* Stated task: Repeat the lines below word for word, beginning with the line that has "state / province: Maine" and stopping after the line that has "collector number: 3000".

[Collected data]
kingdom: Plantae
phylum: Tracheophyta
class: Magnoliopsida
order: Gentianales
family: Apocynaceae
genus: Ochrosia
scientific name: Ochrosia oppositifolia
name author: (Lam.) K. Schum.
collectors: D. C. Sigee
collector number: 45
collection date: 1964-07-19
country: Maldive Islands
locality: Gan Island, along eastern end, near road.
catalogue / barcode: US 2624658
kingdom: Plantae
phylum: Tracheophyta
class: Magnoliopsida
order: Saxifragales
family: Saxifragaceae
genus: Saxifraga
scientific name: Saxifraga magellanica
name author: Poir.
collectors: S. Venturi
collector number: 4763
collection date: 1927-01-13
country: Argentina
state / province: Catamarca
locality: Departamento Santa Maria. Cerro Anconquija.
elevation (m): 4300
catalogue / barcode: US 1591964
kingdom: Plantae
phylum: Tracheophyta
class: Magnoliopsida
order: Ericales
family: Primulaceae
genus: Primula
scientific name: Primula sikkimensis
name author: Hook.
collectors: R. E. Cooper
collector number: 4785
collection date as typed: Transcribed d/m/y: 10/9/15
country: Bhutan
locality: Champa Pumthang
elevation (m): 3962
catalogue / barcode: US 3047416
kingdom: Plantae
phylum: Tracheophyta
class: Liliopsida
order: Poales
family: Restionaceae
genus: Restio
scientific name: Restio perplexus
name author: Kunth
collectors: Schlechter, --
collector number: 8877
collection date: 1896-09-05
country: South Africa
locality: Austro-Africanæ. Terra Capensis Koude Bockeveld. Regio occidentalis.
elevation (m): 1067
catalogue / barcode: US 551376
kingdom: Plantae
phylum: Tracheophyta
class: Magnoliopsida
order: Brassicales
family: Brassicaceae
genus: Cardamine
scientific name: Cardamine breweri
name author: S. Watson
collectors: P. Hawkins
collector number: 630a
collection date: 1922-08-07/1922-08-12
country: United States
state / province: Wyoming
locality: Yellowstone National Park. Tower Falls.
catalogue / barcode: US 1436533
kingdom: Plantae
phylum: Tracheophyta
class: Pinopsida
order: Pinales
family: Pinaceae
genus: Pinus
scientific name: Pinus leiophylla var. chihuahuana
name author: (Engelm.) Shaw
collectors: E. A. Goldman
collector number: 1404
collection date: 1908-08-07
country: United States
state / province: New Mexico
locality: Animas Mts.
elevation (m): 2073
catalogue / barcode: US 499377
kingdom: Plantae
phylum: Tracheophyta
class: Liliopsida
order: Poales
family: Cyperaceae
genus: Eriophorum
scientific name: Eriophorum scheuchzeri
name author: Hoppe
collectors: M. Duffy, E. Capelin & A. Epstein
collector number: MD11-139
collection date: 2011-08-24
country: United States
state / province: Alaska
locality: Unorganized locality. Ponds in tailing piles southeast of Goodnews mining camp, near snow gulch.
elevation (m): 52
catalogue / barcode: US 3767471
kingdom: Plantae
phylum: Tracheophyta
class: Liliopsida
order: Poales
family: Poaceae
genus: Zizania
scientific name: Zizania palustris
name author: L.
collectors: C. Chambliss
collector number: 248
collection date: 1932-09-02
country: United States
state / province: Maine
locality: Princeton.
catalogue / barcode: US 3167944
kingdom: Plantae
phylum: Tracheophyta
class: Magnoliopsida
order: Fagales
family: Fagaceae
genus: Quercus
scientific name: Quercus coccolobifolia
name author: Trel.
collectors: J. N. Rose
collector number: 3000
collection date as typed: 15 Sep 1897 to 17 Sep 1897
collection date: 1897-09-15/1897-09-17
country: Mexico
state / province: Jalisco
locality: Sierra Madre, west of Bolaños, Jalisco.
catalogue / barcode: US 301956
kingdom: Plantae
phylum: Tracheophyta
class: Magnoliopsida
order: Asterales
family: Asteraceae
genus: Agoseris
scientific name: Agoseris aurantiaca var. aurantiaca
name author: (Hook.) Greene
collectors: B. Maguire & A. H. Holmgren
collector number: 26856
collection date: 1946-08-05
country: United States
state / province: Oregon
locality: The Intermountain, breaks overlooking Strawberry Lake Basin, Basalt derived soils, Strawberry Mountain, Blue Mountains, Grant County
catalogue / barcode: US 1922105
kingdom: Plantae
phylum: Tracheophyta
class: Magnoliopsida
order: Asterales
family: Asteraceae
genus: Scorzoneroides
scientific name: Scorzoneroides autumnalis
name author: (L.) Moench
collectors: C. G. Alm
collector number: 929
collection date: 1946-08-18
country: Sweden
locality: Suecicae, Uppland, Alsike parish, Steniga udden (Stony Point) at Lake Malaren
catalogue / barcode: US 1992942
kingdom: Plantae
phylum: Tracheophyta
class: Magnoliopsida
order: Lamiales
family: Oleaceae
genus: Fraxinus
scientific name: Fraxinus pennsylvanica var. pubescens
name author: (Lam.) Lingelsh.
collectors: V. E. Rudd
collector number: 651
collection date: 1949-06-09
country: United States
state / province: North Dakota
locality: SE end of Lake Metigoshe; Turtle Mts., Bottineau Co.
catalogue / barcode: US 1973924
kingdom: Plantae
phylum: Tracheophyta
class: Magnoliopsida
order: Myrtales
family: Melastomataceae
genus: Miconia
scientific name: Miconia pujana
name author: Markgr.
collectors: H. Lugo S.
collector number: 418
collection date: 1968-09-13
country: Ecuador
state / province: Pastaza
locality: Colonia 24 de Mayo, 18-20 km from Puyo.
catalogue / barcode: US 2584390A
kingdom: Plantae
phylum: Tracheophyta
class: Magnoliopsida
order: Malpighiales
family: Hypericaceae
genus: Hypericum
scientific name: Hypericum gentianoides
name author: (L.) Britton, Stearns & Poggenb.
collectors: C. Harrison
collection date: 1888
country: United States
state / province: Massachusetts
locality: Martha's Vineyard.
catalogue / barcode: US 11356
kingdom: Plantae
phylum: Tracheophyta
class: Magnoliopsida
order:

* Correct output:
state / province: Maine
locality: Princeton.
catalogue / barcode: US 3167944
kingdom: Plantae
phylum: Tracheophyta
class: Magnoliopsida
order: Fagales
family: Fagaceae
genus: Quercus
scientific name: Quercus coccolobifolia
name author: Trel.
collectors: J. N. Rose
collector number: 3000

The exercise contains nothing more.